# hopping up the motor



## bigblackbrute (Jun 3, 2009)

i have a 97 honda 300 that im building as a project bike. its already snorkd and got a lift i jus put a brand new rearend in. im fixin to boar the cylinder and i was wandering what yall think the biggest i sould go to get the most power bt still be able to ride alot and nt wory bout gettin to hot. what compression and what kind of cam. should im port and polish the heads or leave them stock. thanks for info. what would be the best exhaust dnt wnt it loud can tolerate some noise. also how hard is it tochange the seal on the front of the transfercase.:bigok:


----------



## tacoma_2002 (Jul 16, 2009)

Since the 300's cylinder can be bored up to .080 (yes EIGHTY) over you can safely go to a .040 over punch and still mantain reliability. Cam wise I'd recommend going with the '88 model 300 cam. These cams had a little bigger lobe than the others, therefore netting more RWHP. The valve springs from year to year never changed, so you can safely run the '88 cam with no top end upgrades.

Port and Polish - your building a bike that you want to have more low end than anything. You'll only see most of the benefits of port/polishing at top end.

Compression - Most forged 300 interns use a 10.25:1 compression ratio, which is ideal for a n/a engine that your trying to squeeze more power out of.

Exhaust - Theres not really a "quiet" performance exhaust, however IMO the Muzzy or the new DMC "Quiet" series are reasonably quiet.

Overview - I'd go with the smallest bore possible, however due to the "egg shaped" wear patterns that a single cylinder usually has sometimes it is manditory to go with a .040 punch right off the bat. Your not going to get Twin cylinder, or even big bore power from a little 300, but with the Wiseco piston, '88 Cam, Jet kit, and Exhaust...You'll definately make some pretty sweet power from that old 300 !

On a side note....

Stay away from the Big Bore Kit for the Honda 300's.

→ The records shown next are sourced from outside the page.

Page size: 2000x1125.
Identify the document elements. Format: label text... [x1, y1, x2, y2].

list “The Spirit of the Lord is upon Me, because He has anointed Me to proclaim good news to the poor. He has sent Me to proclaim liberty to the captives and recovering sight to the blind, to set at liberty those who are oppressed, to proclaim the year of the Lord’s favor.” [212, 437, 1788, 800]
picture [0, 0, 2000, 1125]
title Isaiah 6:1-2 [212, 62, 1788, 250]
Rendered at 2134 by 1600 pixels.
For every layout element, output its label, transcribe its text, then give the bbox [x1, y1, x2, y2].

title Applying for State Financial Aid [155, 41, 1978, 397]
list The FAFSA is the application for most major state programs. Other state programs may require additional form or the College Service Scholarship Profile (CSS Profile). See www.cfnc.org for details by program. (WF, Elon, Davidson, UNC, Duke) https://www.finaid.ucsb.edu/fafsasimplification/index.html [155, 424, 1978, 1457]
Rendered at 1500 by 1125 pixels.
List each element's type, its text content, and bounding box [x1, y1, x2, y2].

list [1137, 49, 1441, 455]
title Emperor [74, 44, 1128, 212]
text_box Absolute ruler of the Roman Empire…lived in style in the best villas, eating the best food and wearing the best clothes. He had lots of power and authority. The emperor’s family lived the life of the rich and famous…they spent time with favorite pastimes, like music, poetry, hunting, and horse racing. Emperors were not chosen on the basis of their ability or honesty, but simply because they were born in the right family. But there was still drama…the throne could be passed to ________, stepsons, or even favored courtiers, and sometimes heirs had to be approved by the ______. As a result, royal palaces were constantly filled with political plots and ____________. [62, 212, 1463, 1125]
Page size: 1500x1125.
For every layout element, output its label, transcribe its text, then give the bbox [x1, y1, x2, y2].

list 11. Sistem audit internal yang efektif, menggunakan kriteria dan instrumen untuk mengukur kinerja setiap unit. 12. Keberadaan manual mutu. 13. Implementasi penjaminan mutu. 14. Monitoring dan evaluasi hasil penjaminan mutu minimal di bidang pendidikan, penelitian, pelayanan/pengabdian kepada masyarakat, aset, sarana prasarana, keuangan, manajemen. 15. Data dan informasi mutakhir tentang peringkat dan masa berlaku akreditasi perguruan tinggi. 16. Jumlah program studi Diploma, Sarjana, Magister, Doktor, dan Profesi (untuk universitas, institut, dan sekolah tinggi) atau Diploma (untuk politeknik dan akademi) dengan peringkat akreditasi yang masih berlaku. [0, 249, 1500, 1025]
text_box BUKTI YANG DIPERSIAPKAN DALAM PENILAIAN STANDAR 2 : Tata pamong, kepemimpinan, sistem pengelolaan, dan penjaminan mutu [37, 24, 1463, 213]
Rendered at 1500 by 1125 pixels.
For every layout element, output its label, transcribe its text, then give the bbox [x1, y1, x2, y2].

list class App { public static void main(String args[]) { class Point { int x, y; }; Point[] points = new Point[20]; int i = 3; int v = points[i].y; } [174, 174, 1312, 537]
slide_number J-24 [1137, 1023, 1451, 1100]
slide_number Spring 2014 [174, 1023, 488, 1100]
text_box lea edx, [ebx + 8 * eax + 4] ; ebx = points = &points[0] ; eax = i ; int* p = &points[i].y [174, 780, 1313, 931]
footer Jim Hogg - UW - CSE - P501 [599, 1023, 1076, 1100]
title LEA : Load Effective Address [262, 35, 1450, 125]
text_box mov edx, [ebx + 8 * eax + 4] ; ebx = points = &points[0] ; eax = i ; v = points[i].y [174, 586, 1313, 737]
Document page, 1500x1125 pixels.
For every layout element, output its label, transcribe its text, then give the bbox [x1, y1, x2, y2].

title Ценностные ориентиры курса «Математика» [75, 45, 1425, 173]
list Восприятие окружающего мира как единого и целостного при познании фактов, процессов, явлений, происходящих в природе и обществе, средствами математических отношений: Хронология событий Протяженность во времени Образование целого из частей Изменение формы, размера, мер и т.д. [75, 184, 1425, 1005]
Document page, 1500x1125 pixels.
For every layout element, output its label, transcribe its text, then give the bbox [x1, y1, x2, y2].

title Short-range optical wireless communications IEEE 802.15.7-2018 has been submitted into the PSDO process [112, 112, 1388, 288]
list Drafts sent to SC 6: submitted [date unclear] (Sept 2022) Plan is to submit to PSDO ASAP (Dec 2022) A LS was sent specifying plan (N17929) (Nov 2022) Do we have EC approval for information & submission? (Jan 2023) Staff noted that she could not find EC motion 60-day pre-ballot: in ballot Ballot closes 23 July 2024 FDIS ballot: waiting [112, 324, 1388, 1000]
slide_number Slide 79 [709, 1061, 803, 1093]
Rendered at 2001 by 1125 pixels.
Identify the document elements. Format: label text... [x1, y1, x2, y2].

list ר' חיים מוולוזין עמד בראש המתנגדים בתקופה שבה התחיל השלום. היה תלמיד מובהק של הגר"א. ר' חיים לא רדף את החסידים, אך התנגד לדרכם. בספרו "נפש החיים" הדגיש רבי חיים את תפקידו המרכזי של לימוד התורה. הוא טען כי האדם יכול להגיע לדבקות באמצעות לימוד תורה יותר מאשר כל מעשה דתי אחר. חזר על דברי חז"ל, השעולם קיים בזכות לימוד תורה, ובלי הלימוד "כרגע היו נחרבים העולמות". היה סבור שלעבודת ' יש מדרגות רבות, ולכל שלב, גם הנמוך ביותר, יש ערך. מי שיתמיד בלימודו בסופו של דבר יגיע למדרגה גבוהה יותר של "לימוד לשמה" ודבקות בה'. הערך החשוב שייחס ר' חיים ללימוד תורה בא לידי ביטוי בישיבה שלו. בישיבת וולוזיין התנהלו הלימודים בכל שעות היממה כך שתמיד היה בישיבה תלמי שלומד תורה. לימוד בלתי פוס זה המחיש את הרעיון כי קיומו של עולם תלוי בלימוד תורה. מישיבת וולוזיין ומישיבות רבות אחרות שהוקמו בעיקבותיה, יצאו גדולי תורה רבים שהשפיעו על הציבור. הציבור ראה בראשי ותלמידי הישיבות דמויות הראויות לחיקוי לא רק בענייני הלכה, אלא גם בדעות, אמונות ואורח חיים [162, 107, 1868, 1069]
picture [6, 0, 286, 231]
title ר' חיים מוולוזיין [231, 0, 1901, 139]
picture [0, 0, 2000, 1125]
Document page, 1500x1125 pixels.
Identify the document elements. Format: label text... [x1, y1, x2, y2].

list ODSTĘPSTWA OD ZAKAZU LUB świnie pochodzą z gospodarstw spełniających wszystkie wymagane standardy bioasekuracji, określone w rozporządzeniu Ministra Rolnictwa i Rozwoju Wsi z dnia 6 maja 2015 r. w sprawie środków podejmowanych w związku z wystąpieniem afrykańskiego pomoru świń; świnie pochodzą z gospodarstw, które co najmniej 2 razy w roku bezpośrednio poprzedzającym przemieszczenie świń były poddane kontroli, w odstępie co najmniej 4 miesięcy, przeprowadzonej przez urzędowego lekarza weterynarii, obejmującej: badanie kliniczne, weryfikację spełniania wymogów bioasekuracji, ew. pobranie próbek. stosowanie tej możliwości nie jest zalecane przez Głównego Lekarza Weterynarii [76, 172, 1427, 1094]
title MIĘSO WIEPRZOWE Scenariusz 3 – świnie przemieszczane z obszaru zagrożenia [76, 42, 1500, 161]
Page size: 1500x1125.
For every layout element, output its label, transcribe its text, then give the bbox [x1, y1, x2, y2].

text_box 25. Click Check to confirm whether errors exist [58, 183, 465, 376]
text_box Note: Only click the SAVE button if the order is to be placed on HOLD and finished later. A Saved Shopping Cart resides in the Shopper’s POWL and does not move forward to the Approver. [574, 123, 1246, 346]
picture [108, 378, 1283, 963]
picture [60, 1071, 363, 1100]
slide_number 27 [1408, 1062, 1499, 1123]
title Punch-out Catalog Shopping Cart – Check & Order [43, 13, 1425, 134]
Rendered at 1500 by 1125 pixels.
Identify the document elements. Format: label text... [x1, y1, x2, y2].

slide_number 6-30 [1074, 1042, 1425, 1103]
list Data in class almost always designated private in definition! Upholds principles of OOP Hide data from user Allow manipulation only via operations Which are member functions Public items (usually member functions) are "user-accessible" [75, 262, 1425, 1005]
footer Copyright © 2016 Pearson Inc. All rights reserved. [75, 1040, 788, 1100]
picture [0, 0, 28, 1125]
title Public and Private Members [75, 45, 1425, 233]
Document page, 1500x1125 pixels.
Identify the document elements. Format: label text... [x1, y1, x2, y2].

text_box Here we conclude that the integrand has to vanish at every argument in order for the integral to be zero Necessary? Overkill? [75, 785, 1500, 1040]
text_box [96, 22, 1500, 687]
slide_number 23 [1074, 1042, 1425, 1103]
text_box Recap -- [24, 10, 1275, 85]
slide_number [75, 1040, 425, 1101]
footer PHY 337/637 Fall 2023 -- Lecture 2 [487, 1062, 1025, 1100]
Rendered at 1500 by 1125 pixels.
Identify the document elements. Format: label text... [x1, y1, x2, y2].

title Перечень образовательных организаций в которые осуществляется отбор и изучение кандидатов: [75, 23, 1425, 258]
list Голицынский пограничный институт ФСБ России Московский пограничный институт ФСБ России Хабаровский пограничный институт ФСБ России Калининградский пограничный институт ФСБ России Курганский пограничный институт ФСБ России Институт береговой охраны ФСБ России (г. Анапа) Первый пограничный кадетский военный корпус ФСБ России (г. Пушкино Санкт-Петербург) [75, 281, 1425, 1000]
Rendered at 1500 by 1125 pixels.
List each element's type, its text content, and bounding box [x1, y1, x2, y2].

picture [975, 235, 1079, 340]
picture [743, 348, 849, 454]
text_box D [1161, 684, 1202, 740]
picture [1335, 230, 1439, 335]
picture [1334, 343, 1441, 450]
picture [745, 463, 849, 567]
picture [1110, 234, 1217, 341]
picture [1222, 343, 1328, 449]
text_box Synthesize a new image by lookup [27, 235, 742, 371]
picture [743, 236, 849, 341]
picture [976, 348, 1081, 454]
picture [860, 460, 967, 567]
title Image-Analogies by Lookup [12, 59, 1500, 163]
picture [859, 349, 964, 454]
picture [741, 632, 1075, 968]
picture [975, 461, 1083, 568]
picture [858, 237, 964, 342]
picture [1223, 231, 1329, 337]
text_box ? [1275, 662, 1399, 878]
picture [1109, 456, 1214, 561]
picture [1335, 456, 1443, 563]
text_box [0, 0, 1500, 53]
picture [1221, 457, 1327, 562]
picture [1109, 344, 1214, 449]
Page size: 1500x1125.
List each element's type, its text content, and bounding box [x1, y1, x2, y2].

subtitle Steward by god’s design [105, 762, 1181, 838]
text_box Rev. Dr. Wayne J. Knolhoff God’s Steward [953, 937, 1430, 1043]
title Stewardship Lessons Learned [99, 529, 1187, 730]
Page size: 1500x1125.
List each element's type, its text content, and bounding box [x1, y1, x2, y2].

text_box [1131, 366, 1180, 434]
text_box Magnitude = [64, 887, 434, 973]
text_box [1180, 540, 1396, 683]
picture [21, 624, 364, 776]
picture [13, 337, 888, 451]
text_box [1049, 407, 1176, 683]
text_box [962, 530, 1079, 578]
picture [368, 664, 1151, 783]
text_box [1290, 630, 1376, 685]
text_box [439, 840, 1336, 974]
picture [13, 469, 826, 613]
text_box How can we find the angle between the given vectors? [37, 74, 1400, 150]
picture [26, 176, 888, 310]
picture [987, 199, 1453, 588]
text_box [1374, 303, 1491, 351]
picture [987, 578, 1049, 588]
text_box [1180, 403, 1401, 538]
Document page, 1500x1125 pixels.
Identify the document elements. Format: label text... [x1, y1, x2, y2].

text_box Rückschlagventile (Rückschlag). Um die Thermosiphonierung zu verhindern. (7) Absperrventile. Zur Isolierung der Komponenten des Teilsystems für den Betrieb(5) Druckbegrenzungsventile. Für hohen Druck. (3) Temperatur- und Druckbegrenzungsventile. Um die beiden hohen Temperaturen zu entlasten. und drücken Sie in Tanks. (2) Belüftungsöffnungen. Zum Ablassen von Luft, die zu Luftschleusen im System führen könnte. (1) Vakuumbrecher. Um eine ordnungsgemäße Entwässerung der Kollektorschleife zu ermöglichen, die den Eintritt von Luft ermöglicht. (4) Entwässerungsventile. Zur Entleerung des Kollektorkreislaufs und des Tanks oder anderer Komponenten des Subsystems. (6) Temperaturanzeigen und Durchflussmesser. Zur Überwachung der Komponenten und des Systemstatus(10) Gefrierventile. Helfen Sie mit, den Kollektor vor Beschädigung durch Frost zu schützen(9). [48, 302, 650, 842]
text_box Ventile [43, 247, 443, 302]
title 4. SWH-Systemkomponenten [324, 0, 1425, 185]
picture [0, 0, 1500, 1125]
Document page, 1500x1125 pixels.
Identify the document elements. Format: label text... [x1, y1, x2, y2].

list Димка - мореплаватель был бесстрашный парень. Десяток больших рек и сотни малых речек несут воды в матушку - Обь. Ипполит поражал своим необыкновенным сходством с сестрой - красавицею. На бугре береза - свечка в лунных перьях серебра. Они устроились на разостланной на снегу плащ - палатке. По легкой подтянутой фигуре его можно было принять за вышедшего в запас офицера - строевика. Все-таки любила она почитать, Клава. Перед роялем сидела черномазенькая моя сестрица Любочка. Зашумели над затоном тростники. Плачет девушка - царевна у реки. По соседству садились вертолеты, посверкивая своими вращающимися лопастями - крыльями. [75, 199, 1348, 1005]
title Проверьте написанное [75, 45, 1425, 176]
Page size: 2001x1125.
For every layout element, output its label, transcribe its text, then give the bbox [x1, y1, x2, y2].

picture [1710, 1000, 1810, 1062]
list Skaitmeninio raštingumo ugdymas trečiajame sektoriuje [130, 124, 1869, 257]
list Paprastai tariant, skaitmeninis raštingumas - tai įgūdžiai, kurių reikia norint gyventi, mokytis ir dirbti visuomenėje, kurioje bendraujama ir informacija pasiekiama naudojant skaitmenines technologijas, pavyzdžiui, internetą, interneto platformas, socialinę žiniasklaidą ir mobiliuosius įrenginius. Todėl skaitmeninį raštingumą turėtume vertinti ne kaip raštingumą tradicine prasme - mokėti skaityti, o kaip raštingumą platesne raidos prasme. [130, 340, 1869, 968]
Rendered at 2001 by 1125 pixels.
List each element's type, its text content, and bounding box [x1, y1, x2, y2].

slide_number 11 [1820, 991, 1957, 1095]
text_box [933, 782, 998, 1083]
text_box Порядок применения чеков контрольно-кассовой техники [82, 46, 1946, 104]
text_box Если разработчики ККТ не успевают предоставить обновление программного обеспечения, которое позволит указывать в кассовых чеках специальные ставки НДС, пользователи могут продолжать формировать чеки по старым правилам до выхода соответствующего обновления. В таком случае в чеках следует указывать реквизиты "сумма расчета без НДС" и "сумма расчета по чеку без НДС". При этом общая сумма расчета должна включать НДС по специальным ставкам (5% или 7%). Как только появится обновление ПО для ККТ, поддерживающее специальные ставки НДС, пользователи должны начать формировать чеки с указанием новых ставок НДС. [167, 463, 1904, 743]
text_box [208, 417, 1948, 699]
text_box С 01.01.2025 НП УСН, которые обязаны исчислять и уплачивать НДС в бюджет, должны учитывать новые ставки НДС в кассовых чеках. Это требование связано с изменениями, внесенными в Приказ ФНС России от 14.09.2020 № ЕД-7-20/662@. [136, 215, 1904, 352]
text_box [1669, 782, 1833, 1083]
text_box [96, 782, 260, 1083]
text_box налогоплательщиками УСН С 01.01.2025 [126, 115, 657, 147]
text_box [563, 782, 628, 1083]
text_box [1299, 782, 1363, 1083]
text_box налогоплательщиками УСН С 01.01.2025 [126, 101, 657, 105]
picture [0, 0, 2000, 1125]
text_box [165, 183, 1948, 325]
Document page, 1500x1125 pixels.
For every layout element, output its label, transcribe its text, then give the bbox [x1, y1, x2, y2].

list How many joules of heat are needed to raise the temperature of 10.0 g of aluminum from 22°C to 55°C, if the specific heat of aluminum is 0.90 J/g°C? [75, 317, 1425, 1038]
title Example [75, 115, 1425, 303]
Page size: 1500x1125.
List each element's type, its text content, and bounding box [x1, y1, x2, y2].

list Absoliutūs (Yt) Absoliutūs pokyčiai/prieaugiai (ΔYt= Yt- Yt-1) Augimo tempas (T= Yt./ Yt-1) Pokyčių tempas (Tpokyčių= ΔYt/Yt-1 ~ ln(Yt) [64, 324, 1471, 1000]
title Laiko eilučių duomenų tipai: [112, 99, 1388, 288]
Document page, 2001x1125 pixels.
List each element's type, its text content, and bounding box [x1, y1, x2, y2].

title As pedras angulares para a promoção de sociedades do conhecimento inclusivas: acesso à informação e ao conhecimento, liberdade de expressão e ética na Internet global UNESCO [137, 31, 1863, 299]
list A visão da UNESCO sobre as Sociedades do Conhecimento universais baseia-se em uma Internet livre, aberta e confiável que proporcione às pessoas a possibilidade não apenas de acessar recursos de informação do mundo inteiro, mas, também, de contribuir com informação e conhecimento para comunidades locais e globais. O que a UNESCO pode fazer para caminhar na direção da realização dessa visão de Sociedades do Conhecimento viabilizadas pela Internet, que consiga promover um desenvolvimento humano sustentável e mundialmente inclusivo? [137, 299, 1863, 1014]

They tend to make your bike run hot in the summer when your just "putting" around with a near perfect A/F mixture....Ask me how I know !


----------



## bump530 (Jan 5, 2009)

ive read where ppl have good luck with the thumper 376 kits, but i have seen some ppl say they havent had good luck.

as far as exhaust, i wuld go to tractor supply and pick up a fo-4 exhaust. its gonna be louder than stock, but i wuld think it wuldnt be too loud


----------